(By Yu Zhiyuan) Directors’ liability in China is an attractive matter to foreigners who act or intend to act as directors in China. Today, we would like to introduce directors’ liability in China to the below questions.
1. What are the key areas of liability that directors in China need to be aware of?
Directors shall abide by laws, administrative regulations and articles of association of the company and shall have the fiduciary and diligent duties to the company.
Directors may not abuse their authorities by accepting bribes or generating other illegal income, and may not convert company property.
(1) may not misappropriate company funds;
(2) may not deposit company assets into an account in his own name or in any other individual’s name;
(3) may not loan company funds to other people or give company assets as security for the debt of any other individual without the approval of the shareholders meeting, general meeting of shareholders or the board of directors in violation of the articles of association;
(4) may not execute any contract or engage in any transaction with the company in violation of the articles of association or without the approval of the shareholders meeting or the general meeting of shareholders;
(5) may not use the favorable conditions and conveniences to seek the business opportunities that shall belong to the company to engage in the same business as the company in which he serves as a director or the senior officer either for his own account or for any other person’s account without the approval of the shareholders meeting or the general meeting of shareholders;
(6) may not accept and possess the commissions paid by others for transactions conducted with the company;
(7) may not disclose company confidential information without authorization;
(8) may not engage in other activities in violation of his fiduciary duties.

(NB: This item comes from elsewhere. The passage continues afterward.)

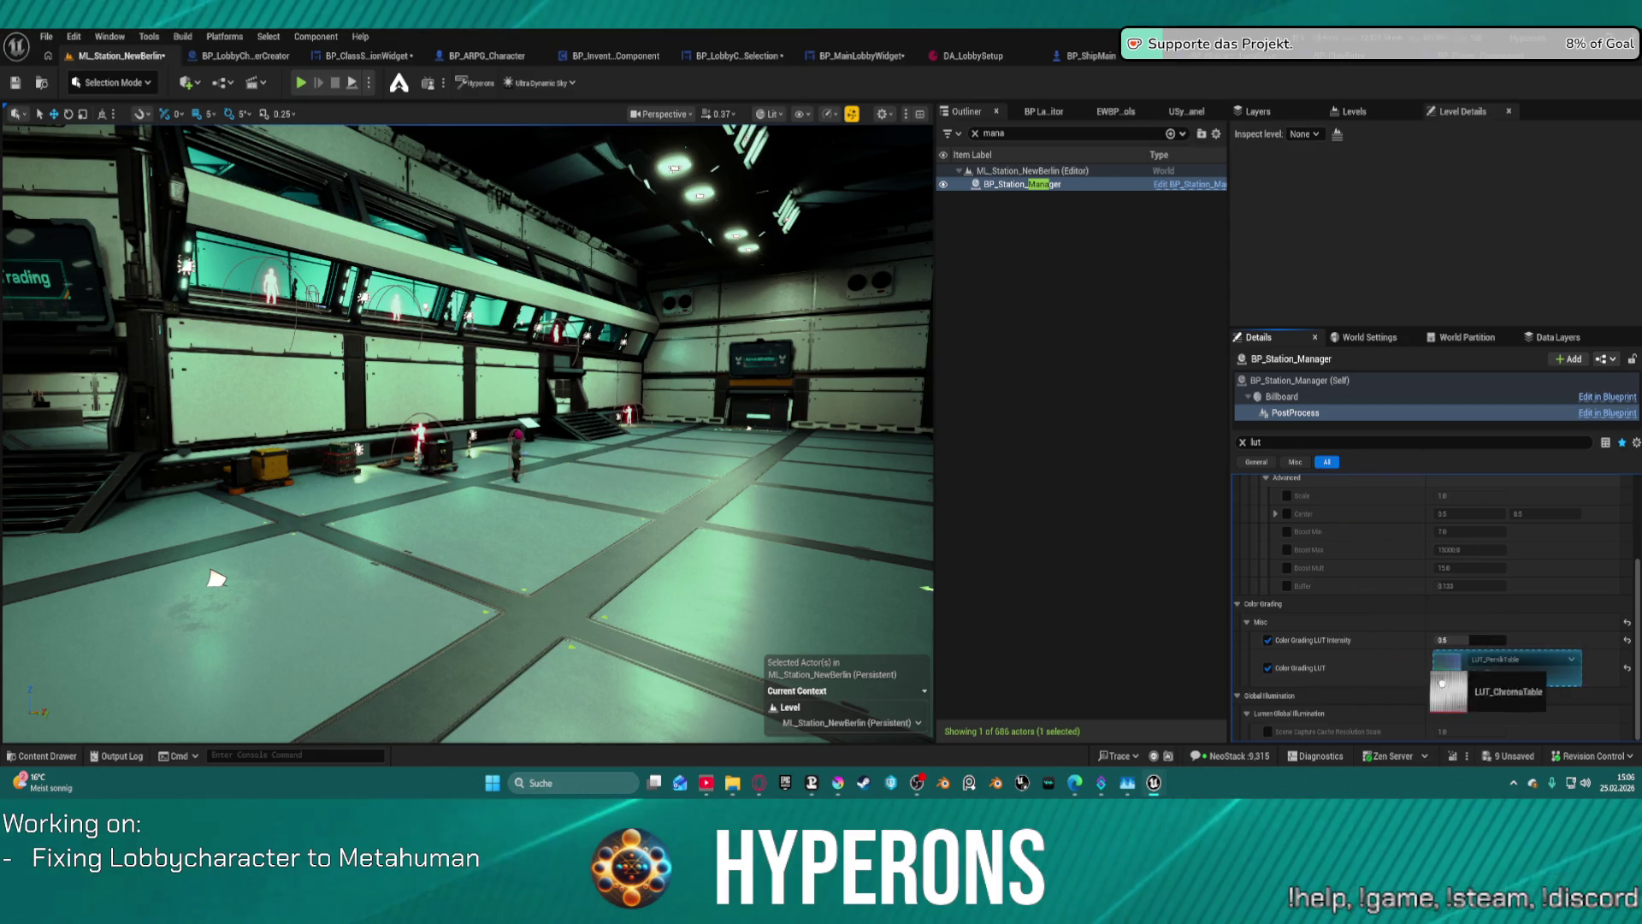
- Try LUT_ChromaTable, then apply LUT_FilmStockTable and scrub its intensity from 1.0 down to about 0.16
left_click(1474, 674)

- How has this changed in recent years?
According to the Provisions of the Supreme People’s Court on Certain Issues Concerning the Application of the “Company Law of the People’s Republic of China”(III), In the event that a shareholder fails to fulfill or fully fulfill his capital contribution obligation when the company increases its capital,the creditor can request the people’s court to hold a director liable on the ground that the failure of the director to fully perform his loyalty and diligence obligations under the Company Law.
- What are the implications of a liability claim being made against a director in China?
If a director causes detriment to the company while performing his duties in violation of laws, administrative regulations or the articles of association, he shall be liable for the loss so caused. If his behavior constitutes a crime, he shall bear criminal responsibility. Behinds, if a director is personally responsible for a company to undergo bankruptcy liquidation or a director serves as the legal representative of a company whose business license was revoked due to its violation of law, and being personally responsible for such revocation is, he may not serve as a director within three years.
Notes: the legal provisions in English hereof are quotes from internets for reference.